Session du conseil national du MDS à laquelle ont pris part des figures islamistes. Rabat le 23 mai 2015. Session du conseil national du MDS à laquelle ont pris part des figures islamistes. Rabat le 23 mai 2015.

Chiites et salafistes feront-ils bon ménage?


Intégration. Une personnalité chiite, Driss Hani, et deux autres salafistes, Abdelkrim Chadli et  Abdelkrim Faouzi, viennent de se joindre au Mouvement démocratique et social (MDS), dans ce qui a été  assimilé à une tentative d’intégration officielle dans le champ politique. Pour quel objectif ?

Mais que peut donc bien  cacher le ralliement  de trois figures  e m b l é m a t i q u e s  l’une du courant chiite au Maroc,  Driss Hani, les deux autres du  mouvement salafiste, Abdelkrim  Chadli et Abdelkrim Faouzi, au  Mouvement démocratique et social  (MDS)? C’est la question que tout  le monde se pose dans les milieux  politiques nationaux, depuis que  les trois personnalités ont annoncé,  samedi 23 mai 2015, avoir rejoint le  parti fondé en 1996 par Mahmoud  Archane. Quoique ce ne soit pas là  l’unique interrogation à poindre derrière ce ralliement inattendu,  pour ne pas dire surprenant à bien  des égards.

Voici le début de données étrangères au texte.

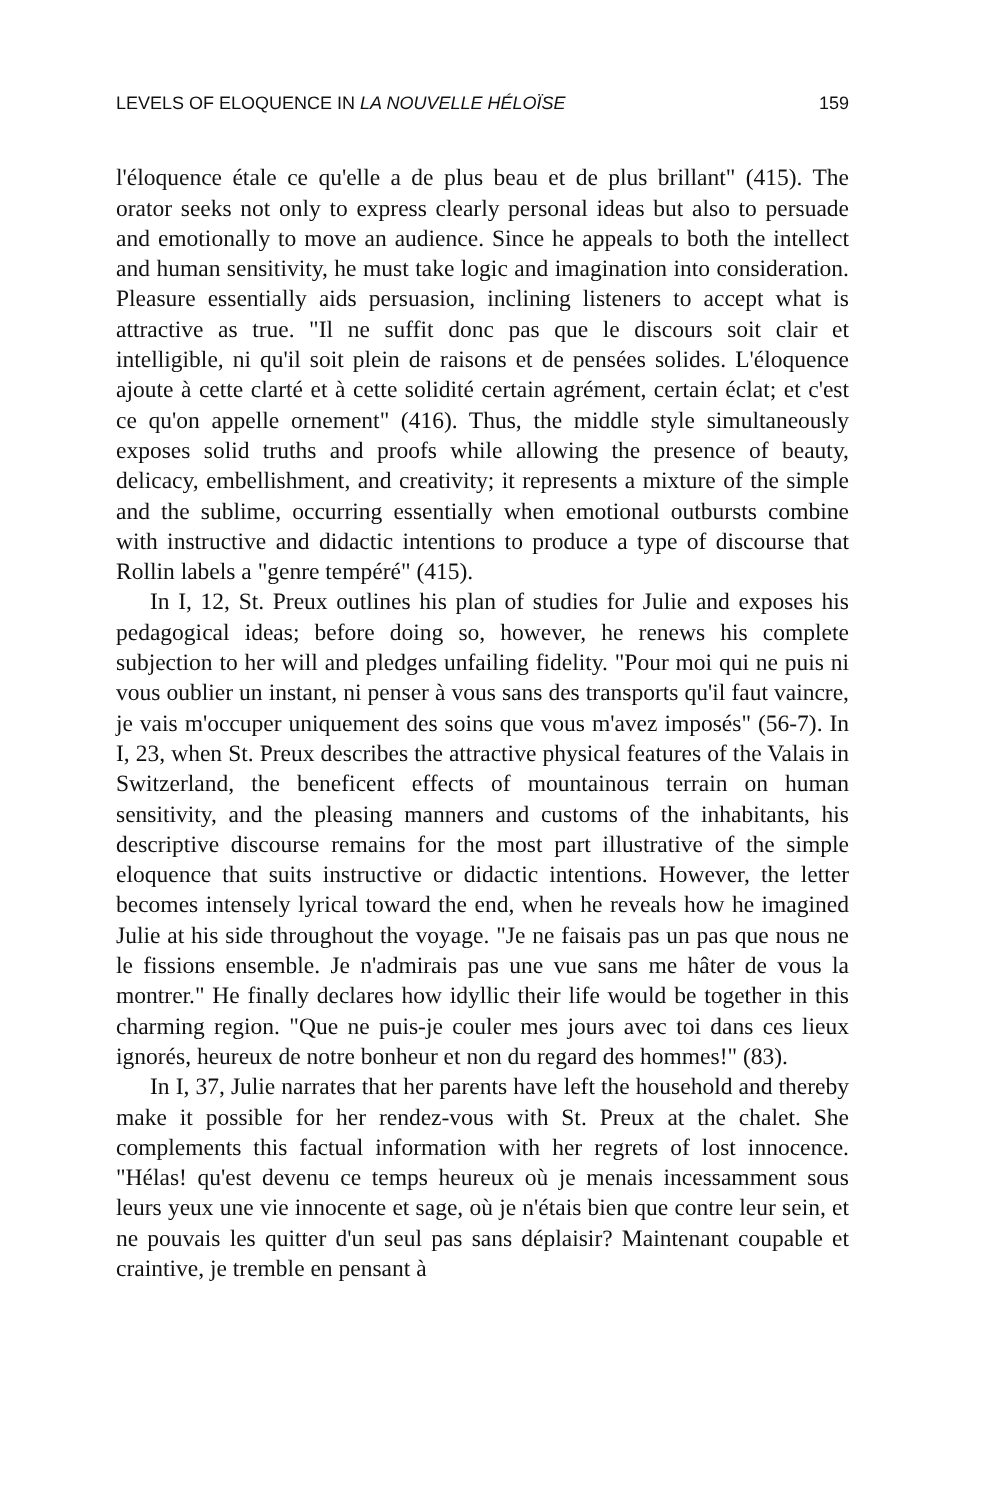LEVELS OF ELOQUENCE IN LA NOUVELLE HÉLOÏSE 159
l'éloquence étale ce qu'elle a de plus beau et de plus brillant" (415). The orator seeks not only to express clearly personal ideas but also to persuade and emotionally to move an audience. Since he appeals to both the intellect and human sensitivity, he must take logic and imagination into consideration. Pleasure essentially aids persuasion, inclining listeners to accept what is attractive as true. "Il ne suffit donc pas que le discours soit clair et intelligible, ni qu'il soit plein de raisons et de pensées solides. L'éloquence ajoute à cette clarté et à cette solidité certain agrément, certain éclat; et c'est ce qu'on appelle ornement" (416). Thus, the middle style simultaneously exposes solid truths and proofs while allowing the presence of beauty, delicacy, embellishment, and creativity; it represents a mixture of the simple and the sublime, occurring essentially when emotional outbursts combine with instructive and didactic intentions to produce a type of discourse that Rollin labels a "genre tempéré" (415).
In I, 12, St. Preux outlines his plan of studies for Julie and exposes his pedagogical ideas; before doing so, however, he renews his complete subjection to her will and pledges unfailing fidelity. "Pour moi qui ne puis ni vous oublier un instant, ni penser à vous sans des transports qu'il faut vaincre, je vais m'occuper uniquement des soins que vous m'avez imposés" (56-7). In I, 23, when St. Preux describes the attractive physical features of the Valais in Switzerland, the beneficent effects of mountainous terrain on human sensitivity, and the pleasing manners and customs of the inhabitants, his descriptive discourse remains for the most part illustrative of the simple eloquence that suits instructive or didactic intentions. However, the letter becomes intensely lyrical toward the end, when he reveals how he imagined Julie at his side throughout the voyage. "Je ne faisais pas un pas que nous ne le fissions ensemble. Je n'admirais pas une vue sans me hâter de vous la montrer." He finally declares how idyllic their life would be together in this charming region. "Que ne puis-je couler mes jours avec toi dans ces lieux ignorés, heureux de notre bonheur et non du regard des hommes!" (83).
In I, 37, Julie narrates that her parents have left the household and thereby make it possible for her rendez-vous with St. Preux at the chalet. She complements this factual information with her regrets of lost innocence. "Hélas! qu'est devenu ce temps heureux où je menais incessamment sous leurs yeux une vie innocente et sage, où je n'étais bien que contre leur sein, et ne pouvais les quitter d'un seul pas sans déplaisir? Maintenant coupable et craintive, je tremble en pensant à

Il y d’abord, bien entendu, le fait  que des personnalités de bords  différents, sinon contradictoires,  aient décidé de s’unir sous la même  bannière. En effet, pas la peine  d’être familier de la littérature  salafiste ou chiite pour ne pas savoir  la haine tenace que se vouent ces  deux courants, fruit de plusieurs  siècles de disputes, et même  d’excommunications respectives, et  qu’il semble pour le moins étrange,  si ce n’est improbable que des  personnalités issues de ces courants puissent désormais défendre les  mêmes couleurs politiques. C’est le  cas de figure qui semble pourtant  se poser ici. «Driss Hani n’est, à ma  connaissance, pas chiite», se défend  M. Chadli, à qui nous avons posé la  question. «S’il l’était, bien sûr que  nous aurions refusé d’adhérer au  MDS», explique-t-il.

Horizons différents
Pour M. Chadli, M. Hani est sunnite  à l’image de l’ensemble des  Marocains, bien que certains de ses  ouvrages, qu’il dit avoir lus, et que les  discussions qu’il dit avoir eues avec  l’intéressé «trois ou quatre fois» les  mois auparavant, puissent refléter en  vérité un alignement pro-iranien, et  consubstantiellement anti-occidental,  plus spécifiquement anti-américain.  «Mais c’est là la position de tous les  Marocains de s’opposer à l’Occident  et aux valeurs de l’Occident»,  poursuit M. Chadli. Nous aurions  bien voulu pouvoir poser la question  directement à M. Hani sur sa véritable  appartenance religieuse mais celui-ci  est demeuré injoignable tout au long  des jours ayant fait suite à l’annonce  de son ralliement.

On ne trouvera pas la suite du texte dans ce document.